Si en Algérie, les rares aventures de l'écriture romanesque en daridja, langue algérienne, sont condamnés ou mal vues idéologiquement, religieusement et même académiquement, chez nos voisins les Tunisiens, les Égyptiens ou les Marocains, le roman en daridja, leurs langues locales, prend de plus en plus sa place littéraire au côté de la littérature de langue arabe classique, de langue amazighe ou de langue française.

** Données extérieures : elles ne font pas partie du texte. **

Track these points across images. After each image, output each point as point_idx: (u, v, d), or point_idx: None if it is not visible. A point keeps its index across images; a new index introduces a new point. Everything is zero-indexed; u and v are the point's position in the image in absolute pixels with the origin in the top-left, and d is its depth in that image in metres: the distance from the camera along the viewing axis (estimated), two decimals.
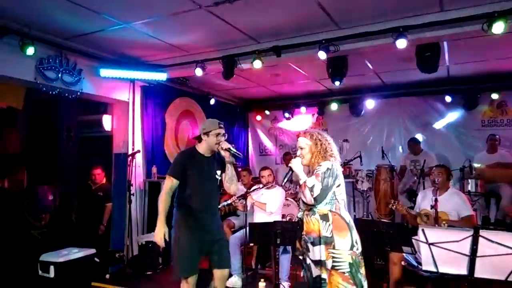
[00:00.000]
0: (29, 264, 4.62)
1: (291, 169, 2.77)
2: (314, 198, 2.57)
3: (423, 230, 2.36)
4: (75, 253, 4.84)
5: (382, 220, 3.75)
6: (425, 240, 2.33)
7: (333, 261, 2.52)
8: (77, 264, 4.75)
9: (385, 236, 3.34)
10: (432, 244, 2.33)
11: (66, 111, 5.71)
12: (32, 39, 4.45)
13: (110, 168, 6.17)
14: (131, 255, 5.64)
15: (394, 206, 4.18)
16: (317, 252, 2.57)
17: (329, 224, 2.57)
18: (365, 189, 6.92)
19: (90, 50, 5.32)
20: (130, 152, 5.88)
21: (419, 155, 6.62)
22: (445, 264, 2.35)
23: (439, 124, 7.36)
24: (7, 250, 4.50)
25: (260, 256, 5.23)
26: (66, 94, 5.25)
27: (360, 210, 7.42)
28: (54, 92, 5.08)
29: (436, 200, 3.68)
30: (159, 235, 3.12)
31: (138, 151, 5.78)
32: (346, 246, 2.54)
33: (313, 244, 2.60)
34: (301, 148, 2.81)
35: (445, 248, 2.31)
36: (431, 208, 3.72)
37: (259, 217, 4.94)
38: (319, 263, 2.56)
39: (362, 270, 2.56)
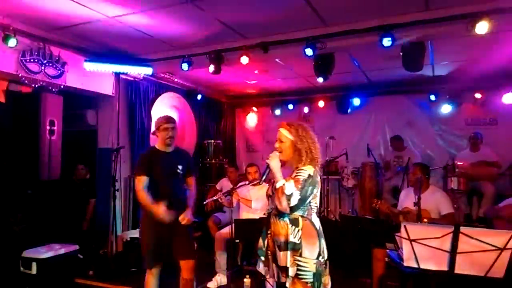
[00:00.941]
0: (10, 261, 4.53)
1: (268, 166, 2.46)
2: (290, 207, 2.34)
3: (405, 226, 2.39)
4: (58, 249, 4.77)
5: (366, 217, 3.77)
6: (407, 237, 2.36)
7: (298, 269, 2.32)
8: (60, 261, 4.69)
9: (368, 232, 3.37)
10: (413, 240, 2.36)
11: (49, 104, 5.59)
12: (14, 31, 4.36)
13: (95, 163, 6.10)
14: (115, 251, 5.59)
15: (377, 206, 4.21)
16: (283, 258, 2.36)
17: (299, 230, 2.36)
18: (351, 186, 7.00)
19: (74, 43, 5.23)
20: (115, 147, 5.81)
21: (403, 151, 6.70)
22: (426, 260, 2.39)
23: (423, 122, 7.45)
24: None
25: (246, 252, 5.24)
26: (50, 87, 5.16)
27: (345, 207, 7.50)
28: (36, 85, 4.98)
29: (419, 198, 3.72)
30: (160, 212, 3.25)
31: (123, 147, 5.71)
32: (313, 255, 2.34)
33: (279, 248, 2.39)
34: (281, 142, 2.51)
35: (426, 245, 2.34)
36: (414, 205, 3.76)
37: (245, 214, 4.94)
38: (284, 270, 2.35)
39: (323, 279, 2.39)
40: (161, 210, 3.26)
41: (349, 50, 5.35)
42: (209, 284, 4.69)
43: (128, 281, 4.74)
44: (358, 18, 4.46)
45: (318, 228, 2.43)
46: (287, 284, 2.33)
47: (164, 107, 7.10)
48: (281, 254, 2.38)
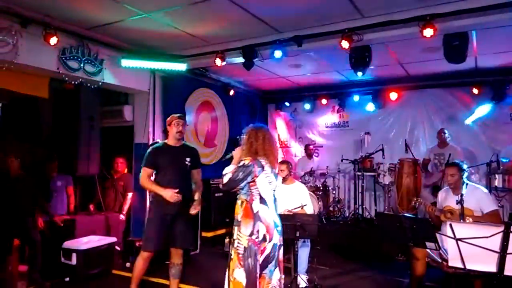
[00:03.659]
0: (52, 251, 4.71)
1: (232, 155, 3.15)
2: (222, 184, 3.00)
3: (451, 225, 2.26)
4: (97, 241, 4.92)
5: (406, 214, 3.63)
6: (452, 236, 2.24)
7: (237, 242, 2.90)
8: (98, 252, 4.83)
9: (408, 231, 3.25)
10: (460, 239, 2.23)
11: (88, 101, 5.77)
12: (55, 29, 4.50)
13: (131, 158, 6.23)
14: None
15: (417, 204, 4.05)
16: (234, 232, 2.97)
17: (241, 211, 2.95)
18: (387, 183, 6.81)
19: (111, 40, 5.35)
20: (150, 142, 5.91)
21: (444, 148, 6.42)
22: (473, 261, 2.26)
23: (465, 117, 7.11)
24: (32, 237, 4.59)
25: None
26: (88, 84, 5.31)
27: (381, 204, 7.30)
28: (76, 82, 5.14)
29: (462, 195, 3.54)
30: (169, 195, 3.63)
31: (158, 141, 5.79)
32: (247, 232, 2.88)
33: (234, 224, 2.99)
34: (242, 139, 3.15)
35: (473, 244, 2.21)
36: (456, 204, 3.58)
37: (278, 210, 4.88)
38: (232, 241, 2.97)
39: (259, 257, 2.86)
40: (168, 193, 3.63)
41: (386, 42, 5.17)
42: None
43: (164, 274, 4.80)
44: (396, 8, 4.30)
45: (255, 212, 2.93)
46: (231, 253, 2.94)
47: (197, 102, 7.17)
48: (234, 228, 2.98)
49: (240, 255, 2.86)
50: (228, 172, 2.97)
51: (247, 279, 2.81)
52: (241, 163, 2.96)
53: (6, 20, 4.22)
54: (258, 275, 2.85)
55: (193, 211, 3.87)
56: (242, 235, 2.89)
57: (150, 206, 3.94)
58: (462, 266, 2.27)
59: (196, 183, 4.01)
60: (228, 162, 3.13)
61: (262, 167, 2.98)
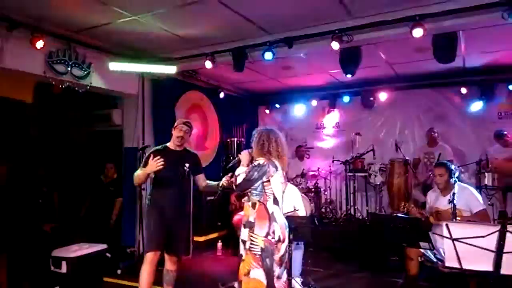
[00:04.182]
0: (41, 260, 4.61)
1: (239, 158, 3.15)
2: (235, 185, 3.03)
3: (447, 225, 2.25)
4: (87, 248, 4.81)
5: (399, 215, 3.63)
6: (449, 236, 2.23)
7: (250, 243, 2.91)
8: (89, 259, 4.72)
9: (401, 231, 3.24)
10: (456, 239, 2.22)
11: (75, 105, 5.68)
12: (41, 32, 4.41)
13: (121, 163, 6.15)
14: (142, 250, 5.60)
15: (406, 209, 4.03)
16: (244, 233, 2.97)
17: (255, 212, 2.94)
18: (378, 183, 6.83)
19: (99, 43, 5.27)
20: (140, 146, 5.83)
21: (434, 147, 6.46)
22: (470, 260, 2.25)
23: (454, 117, 7.18)
24: (20, 245, 4.49)
25: None
26: (76, 88, 5.22)
27: (373, 205, 7.32)
28: (63, 86, 5.04)
29: (454, 194, 3.54)
30: (151, 167, 3.53)
31: (149, 146, 5.71)
32: (262, 233, 2.89)
33: (244, 226, 2.99)
34: (253, 141, 3.17)
35: (470, 244, 2.20)
36: (448, 203, 3.58)
37: None
38: (243, 243, 2.97)
39: (275, 257, 2.89)
40: (152, 162, 3.52)
41: (376, 42, 5.19)
42: (236, 284, 4.64)
43: (156, 279, 4.74)
44: (386, 9, 4.31)
45: (270, 213, 2.94)
46: (243, 255, 2.95)
47: (187, 105, 7.11)
48: (243, 230, 2.98)
49: (257, 256, 2.87)
50: (241, 172, 2.99)
51: (267, 279, 2.84)
52: (256, 163, 2.98)
53: None
54: (276, 274, 2.89)
55: (226, 181, 3.58)
56: (257, 236, 2.90)
57: (148, 208, 3.87)
58: (458, 266, 2.27)
59: (207, 182, 3.92)
60: (232, 168, 3.18)
61: (276, 167, 3.02)
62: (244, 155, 3.14)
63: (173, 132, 3.86)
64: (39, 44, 4.38)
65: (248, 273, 2.87)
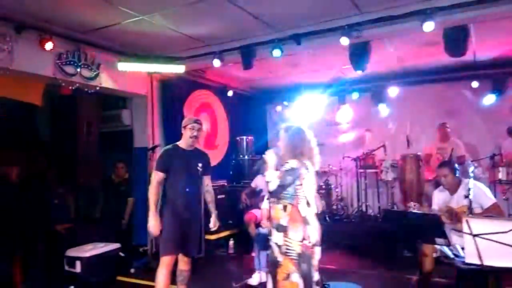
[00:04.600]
0: (56, 259, 4.65)
1: (264, 159, 2.96)
2: (270, 192, 2.87)
3: (467, 221, 2.21)
4: (100, 248, 4.85)
5: (414, 211, 3.58)
6: (469, 232, 2.19)
7: (286, 248, 2.79)
8: (102, 259, 4.76)
9: (416, 227, 3.20)
10: (477, 235, 2.18)
11: (85, 106, 5.72)
12: (50, 34, 4.44)
13: (131, 163, 6.17)
14: (155, 249, 5.63)
15: (416, 209, 3.97)
16: (277, 237, 2.84)
17: (287, 215, 2.82)
18: (390, 179, 6.77)
19: (107, 44, 5.29)
20: (150, 146, 5.85)
21: (446, 142, 6.38)
22: (491, 257, 2.20)
23: (465, 111, 7.08)
24: (34, 245, 4.53)
25: None
26: (85, 89, 5.24)
27: (385, 201, 7.26)
28: (73, 87, 5.07)
29: (469, 189, 3.47)
30: (152, 224, 3.51)
31: (158, 145, 5.74)
32: (297, 237, 2.78)
33: (276, 229, 2.87)
34: (278, 141, 3.04)
35: (491, 240, 2.15)
36: (464, 198, 3.51)
37: None
38: (277, 247, 2.84)
39: (313, 262, 2.79)
40: (153, 222, 3.51)
41: (385, 37, 5.13)
42: (250, 281, 4.64)
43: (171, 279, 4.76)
44: (396, 3, 4.25)
45: (304, 216, 2.82)
46: (279, 259, 2.81)
47: (196, 104, 7.11)
48: (276, 234, 2.85)
49: (294, 261, 2.76)
50: (273, 178, 2.83)
51: (304, 284, 2.74)
52: (288, 167, 2.84)
53: (0, 26, 4.15)
54: (315, 280, 2.80)
55: (214, 227, 3.85)
56: (292, 241, 2.79)
57: (162, 210, 3.72)
58: (479, 263, 2.22)
59: (208, 190, 3.91)
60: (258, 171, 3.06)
61: (307, 169, 2.90)
62: (270, 156, 2.95)
63: (184, 132, 3.75)
64: (48, 45, 4.42)
65: (287, 277, 2.76)
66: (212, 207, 3.89)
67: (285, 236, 2.79)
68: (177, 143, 3.81)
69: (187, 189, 3.66)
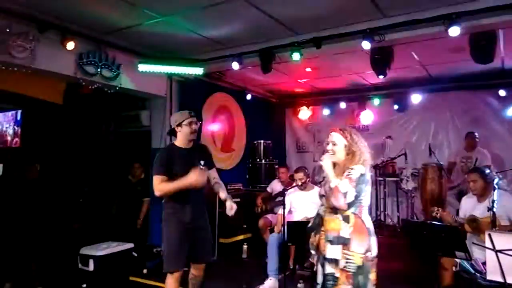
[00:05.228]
0: (69, 257, 4.68)
1: (321, 167, 2.72)
2: (348, 204, 2.55)
3: (489, 235, 2.09)
4: (114, 247, 4.86)
5: (433, 222, 3.44)
6: (491, 247, 2.06)
7: (346, 261, 2.54)
8: (115, 258, 4.76)
9: (436, 240, 3.07)
10: (500, 251, 2.05)
11: (105, 106, 5.78)
12: (72, 34, 4.50)
13: (149, 163, 6.19)
14: None
15: (439, 214, 3.83)
16: (334, 251, 2.58)
17: (350, 226, 2.58)
18: (410, 188, 6.59)
19: (128, 45, 5.34)
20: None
21: (472, 152, 6.16)
22: None
23: (491, 121, 6.83)
24: (49, 243, 4.58)
25: (299, 256, 5.04)
26: (105, 89, 5.30)
27: (404, 211, 7.06)
28: (93, 87, 5.13)
29: (493, 201, 3.32)
30: (194, 178, 3.07)
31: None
32: (361, 250, 2.54)
33: (331, 242, 2.61)
34: (334, 144, 2.73)
35: None
36: (488, 211, 3.36)
37: (298, 216, 4.75)
38: (334, 262, 2.57)
39: (371, 276, 2.56)
40: (193, 175, 3.06)
41: (408, 42, 4.99)
42: (261, 287, 4.56)
43: (181, 280, 4.72)
44: (420, 7, 4.13)
45: (368, 227, 2.61)
46: (337, 275, 2.54)
47: (214, 106, 7.11)
48: (332, 248, 2.58)
49: (350, 273, 2.52)
50: (349, 189, 2.53)
51: None
52: (357, 173, 2.57)
53: (23, 25, 4.23)
54: None
55: (232, 211, 3.30)
56: (354, 254, 2.53)
57: (165, 218, 3.39)
58: (502, 280, 2.09)
59: (217, 182, 3.50)
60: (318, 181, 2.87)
61: (370, 173, 2.70)
62: (327, 163, 2.69)
63: (180, 129, 3.33)
64: (70, 45, 4.48)
65: None
66: (224, 193, 3.39)
67: (345, 249, 2.54)
68: (173, 142, 3.47)
69: (192, 192, 3.24)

En effet le roman Fehla de l'écrivain et académicien Rabeh Sebaâ, écrit en langue algérienne, publié aux éditions Frantz Fanon 2022, a suscité beaucoup de réactions entre partisans et opposants. Un roman audacieux et bien écrit. Mais une seule hirondelle ne fait pas le printemps.
En Tunisie la romancière Fatèn eFazzaâ, après six romans en langue tunisienne, est devenue une star littéraire. Elle draine des milliers de lecteurs et lectrices, et elle est traduite dans une dizaine de langues.
En définitive le problème de la littérature narrative ou poétique ne réside pas dans la langue utilisée par l'écrivain, quelle que soit cette langue, daridja ou arabe fosha ou tamazigh, mais dans le génie de l'écriture.